**What to work on**
Can you return, word for word, everything from the first of these lines down to and including the line containing "export const myFeature"?

Collected data entries
────────────────────
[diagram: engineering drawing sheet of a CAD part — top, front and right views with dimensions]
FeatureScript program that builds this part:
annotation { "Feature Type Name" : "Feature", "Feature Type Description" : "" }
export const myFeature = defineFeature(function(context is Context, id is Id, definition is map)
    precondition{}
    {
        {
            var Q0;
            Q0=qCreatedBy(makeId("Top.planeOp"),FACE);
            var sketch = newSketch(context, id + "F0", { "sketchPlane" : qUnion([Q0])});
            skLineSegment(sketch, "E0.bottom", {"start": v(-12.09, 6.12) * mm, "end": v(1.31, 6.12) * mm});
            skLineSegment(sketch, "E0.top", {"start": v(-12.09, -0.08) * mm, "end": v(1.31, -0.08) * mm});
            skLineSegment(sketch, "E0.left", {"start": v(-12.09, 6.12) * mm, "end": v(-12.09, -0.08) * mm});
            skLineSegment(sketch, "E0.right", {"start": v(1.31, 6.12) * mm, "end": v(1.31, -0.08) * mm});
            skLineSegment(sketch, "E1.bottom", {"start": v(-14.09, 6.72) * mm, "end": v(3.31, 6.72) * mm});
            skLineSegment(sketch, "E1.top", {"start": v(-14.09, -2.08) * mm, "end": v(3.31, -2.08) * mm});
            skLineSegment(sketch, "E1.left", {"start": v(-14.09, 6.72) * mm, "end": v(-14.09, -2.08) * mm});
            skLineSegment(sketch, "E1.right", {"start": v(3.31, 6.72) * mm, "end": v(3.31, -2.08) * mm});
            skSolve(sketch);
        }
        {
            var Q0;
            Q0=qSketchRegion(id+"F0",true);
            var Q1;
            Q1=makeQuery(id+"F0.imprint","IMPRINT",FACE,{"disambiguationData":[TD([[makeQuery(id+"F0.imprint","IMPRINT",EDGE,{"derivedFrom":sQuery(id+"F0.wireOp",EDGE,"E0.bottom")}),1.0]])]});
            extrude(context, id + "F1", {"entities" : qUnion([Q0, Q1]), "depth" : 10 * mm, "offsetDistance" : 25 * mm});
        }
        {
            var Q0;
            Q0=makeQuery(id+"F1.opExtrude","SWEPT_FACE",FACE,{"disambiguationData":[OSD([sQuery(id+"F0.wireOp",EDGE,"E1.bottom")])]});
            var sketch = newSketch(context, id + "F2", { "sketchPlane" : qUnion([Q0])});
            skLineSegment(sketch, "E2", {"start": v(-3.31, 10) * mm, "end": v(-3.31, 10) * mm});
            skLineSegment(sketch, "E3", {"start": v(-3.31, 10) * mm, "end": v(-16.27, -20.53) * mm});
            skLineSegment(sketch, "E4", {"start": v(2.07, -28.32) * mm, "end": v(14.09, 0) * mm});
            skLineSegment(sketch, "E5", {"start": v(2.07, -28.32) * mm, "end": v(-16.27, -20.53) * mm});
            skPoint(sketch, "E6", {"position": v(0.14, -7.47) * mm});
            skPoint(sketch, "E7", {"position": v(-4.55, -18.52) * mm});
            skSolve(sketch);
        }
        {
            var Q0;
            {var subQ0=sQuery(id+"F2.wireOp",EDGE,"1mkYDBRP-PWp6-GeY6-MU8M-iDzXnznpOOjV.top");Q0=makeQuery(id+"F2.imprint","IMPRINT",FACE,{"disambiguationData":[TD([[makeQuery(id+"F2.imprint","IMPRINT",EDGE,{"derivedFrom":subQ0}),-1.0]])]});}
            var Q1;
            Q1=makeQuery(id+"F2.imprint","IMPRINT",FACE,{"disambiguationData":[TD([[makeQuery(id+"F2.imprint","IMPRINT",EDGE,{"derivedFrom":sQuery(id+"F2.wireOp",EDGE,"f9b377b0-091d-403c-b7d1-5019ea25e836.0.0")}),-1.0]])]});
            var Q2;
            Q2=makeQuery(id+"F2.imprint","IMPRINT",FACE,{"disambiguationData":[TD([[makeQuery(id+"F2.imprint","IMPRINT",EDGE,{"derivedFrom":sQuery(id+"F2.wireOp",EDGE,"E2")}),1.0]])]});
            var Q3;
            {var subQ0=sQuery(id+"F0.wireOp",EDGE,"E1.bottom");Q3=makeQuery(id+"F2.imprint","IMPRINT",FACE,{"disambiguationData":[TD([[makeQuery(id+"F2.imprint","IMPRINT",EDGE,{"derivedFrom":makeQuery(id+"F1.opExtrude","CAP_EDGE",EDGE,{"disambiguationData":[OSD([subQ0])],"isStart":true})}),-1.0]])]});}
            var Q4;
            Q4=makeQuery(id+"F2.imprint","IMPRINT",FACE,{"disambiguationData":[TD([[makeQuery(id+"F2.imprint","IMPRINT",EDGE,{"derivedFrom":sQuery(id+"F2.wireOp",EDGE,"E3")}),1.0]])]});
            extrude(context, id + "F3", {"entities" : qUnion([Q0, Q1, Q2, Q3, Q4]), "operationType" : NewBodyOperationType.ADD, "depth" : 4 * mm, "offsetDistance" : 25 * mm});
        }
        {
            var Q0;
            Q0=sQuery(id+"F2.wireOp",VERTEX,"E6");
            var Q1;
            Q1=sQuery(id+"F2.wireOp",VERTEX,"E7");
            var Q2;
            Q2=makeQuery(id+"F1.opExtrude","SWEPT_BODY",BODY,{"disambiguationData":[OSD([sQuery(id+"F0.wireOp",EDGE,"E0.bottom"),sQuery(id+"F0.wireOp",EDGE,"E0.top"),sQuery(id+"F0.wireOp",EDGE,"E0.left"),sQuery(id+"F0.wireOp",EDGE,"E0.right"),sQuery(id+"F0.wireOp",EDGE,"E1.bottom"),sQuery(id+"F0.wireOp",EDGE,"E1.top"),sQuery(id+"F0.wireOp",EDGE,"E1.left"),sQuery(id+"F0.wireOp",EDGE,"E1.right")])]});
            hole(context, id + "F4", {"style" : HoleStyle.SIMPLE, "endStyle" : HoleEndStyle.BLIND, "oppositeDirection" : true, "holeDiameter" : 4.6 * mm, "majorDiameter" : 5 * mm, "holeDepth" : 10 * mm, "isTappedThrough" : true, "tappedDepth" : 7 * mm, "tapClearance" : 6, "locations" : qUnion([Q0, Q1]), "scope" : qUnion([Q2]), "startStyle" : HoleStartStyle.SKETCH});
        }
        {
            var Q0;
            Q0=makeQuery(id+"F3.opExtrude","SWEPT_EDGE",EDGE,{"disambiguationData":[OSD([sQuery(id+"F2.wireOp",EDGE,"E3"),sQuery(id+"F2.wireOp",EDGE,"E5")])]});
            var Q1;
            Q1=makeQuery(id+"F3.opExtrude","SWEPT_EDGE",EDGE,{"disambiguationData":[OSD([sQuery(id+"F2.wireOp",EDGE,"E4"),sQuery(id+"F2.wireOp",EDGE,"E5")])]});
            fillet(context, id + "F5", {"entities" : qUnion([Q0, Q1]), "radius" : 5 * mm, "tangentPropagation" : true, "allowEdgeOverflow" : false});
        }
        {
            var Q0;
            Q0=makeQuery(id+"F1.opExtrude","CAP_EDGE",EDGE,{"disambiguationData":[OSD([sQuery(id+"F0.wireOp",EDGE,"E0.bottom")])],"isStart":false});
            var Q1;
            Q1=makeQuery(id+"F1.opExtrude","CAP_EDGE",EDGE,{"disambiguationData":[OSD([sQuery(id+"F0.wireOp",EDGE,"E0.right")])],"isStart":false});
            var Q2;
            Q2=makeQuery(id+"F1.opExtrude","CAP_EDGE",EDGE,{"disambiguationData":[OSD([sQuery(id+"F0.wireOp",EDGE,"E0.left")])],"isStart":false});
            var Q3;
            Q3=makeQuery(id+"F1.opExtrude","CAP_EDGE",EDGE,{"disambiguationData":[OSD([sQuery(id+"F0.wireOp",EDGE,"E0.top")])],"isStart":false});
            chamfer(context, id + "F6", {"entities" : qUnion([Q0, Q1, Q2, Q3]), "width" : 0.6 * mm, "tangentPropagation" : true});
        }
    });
────────────────────
**Exercise answer**
[diagram: engineering drawing sheet of a CAD part — top, front and right views with dimensions]
FeatureScript program that builds this part:
annotation { "Feature Type Name" : "Feature", "Feature Type Description" : "" }
export const myFeature = defineFeature(function(context is Context, id is Id, definition is map)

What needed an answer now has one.